Mais au lieu de saluer son engagement artistique, une partie des internautes s’est focalisée sur son apparence physique, révélant une fois de plus la brutalité du sexisme et de l’âgisme qui frappent les femmes du cinéma.
C’est un moment fort que vivait Romane Bohringer sur la Croisette, le jeudi 23 mai, lors de la présentation en séance spéciale de son film « Dites-lui que je l’aime », adaptation du livre de Clémentine Autain, publié en 2019. L’ouvrage y évoque la perte précoce de sa mère, une douleur que la réalisatrice partage également. Les deux femmes, complices et solidaires dans ce deuil, ont pris la pose ensemble sur le tapis rouge, offrant une image rare de sororité et de sincérité. Pourtant, la réception médiatique n’a pas été à la hauteur de la puissance de leur message.
Des commentaires cruels qui ciblent le physique
À 51 ans, Romane Bohringer a été victime d’un flot de remarques misogynes et dégradantes, diffusées sur les réseaux sociaux à la suite d’une interview accordée au média Trois couleurs.
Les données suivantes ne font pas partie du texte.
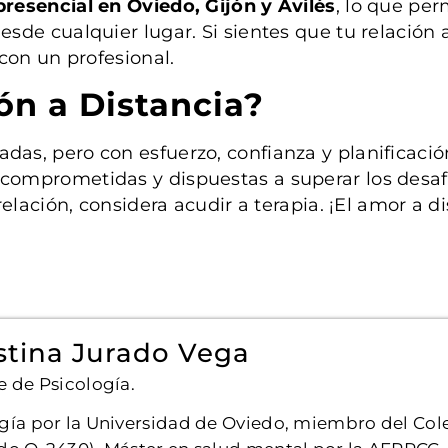
presencial en Oviedo, Gijón y Avilés
, lo que per
de cualquier lugar. Si sientes que tu relación a
con un profesional.
ón a Distancia?
as, pero con esfuerzo, confianza y planificació
mprometidas y dispuestas a superar los desafío
elación, considera acudir a terapia. ¡El amor a d
stina Jurado Vega
e de Psicología.
gía por la Universidad de Oviedo, miembro del Cole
Des commentaires violents tels que « Elle a pris cher », « On dirait une mémère » ou encore « Pas cool la ménopause » ont envahi les publications. Une salve d’âgisme ordinaire, qui reflète un mécanisme cruel : celui qui consiste à délégitimer une femme dès lors qu’elle ne correspond plus aux canons de beauté imposés.
Car ce que l’on tolère, voire valorise chez les hommes – rides, cheveux gris, transformation physique – est impitoyablement pointé du doigt chez les femmes. Dans le cas de Romane Bohringer, c’est son refus manifeste de céder aux diktats de la chirurgie qui semble déranger. Certains internautes lucides l’ont d’ailleurs souligné : « On a tellement l’habitude des actrices sous diktat de la chirurgie esthétique qu’on a oublié ce que c’était de vieillir », peut-on lire dans les commentaires. Vieillir naturellement devient un acte militant pour les femmes célèbres, et cela provoque, hélas, des réactions d’une violence révélatrice.
Des voix féminines de plus en plus nombreuses à dénoncer l’âgisme
Cette pression insidieuse, de nombreuses actrices y sont confrontées, à commencer par Andie MacDowell. Dans une interview pour Allure en mars 2025, elle dénonçait sans détour cette discrimination persistante : « On nous a fait un lavage de cerveau à ce sujet, on l’a accepté et transmis. » Même constat pour Kirsten Dunst, qui constate une raréfaction des bons rôles depuis qu’elle est devenue mère. L’actrice française Adeline Blondieau a, quant à elle, revendiqué son choix de rester naturelle, malgré les incitations à recourir à des injections dès l’âge de 33 ans. « Qui m’aime me suive ! », écrit-elle fièrement.
Romane Bohringer, une artiste libre avant tout
Au-delà des attaques, Romane Bohringer incarne une actrice-réalisatrice engagée, sincère, libre de ses choix artistiques comme de son apparence. En portant à l’écran un récit aussi personnel que « Dites-lui que je l’aime », elle rappelle l’essentiel : l’art, l’émotion, le vécu. Face à une société qui continue de juger les femmes sur leur âge plus que sur leur œuvre, elle oppose une œuvre forte, ancrée dans le réel, et un visage non retouché, porteur de vie et d’expériences.